• WHAT IS NEEDED: Without the pictures, output the records below word for word.

[Dataset items]
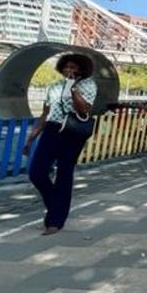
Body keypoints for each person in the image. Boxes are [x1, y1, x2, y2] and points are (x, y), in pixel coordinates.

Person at [23, 53, 98, 235]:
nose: (69, 70)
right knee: (36, 172)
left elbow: (84, 109)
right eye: (67, 67)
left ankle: (55, 221)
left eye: (74, 67)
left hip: (73, 133)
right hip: (52, 129)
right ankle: (56, 207)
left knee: (64, 173)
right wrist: (31, 137)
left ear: (81, 69)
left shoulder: (88, 85)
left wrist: (72, 89)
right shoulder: (54, 87)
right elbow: (45, 113)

• SOLUTION TO THE PROBLEM:
Body keypoints for each person in the image. Boxes are [x1, y1, x2, y2] and points are (x, y), in pixel coordinates.

Person at [23, 53, 98, 235]:
nose: (69, 70)
right knee: (36, 172)
left elbow: (84, 109)
right eye: (67, 67)
left ankle: (55, 221)
left eye: (74, 67)
left hip: (73, 133)
right hip: (52, 129)
right ankle: (56, 207)
left knee: (64, 173)
right wrist: (31, 137)
left ear: (81, 69)
left shoulder: (88, 85)
left wrist: (72, 89)
right shoulder: (54, 87)
right elbow: (45, 113)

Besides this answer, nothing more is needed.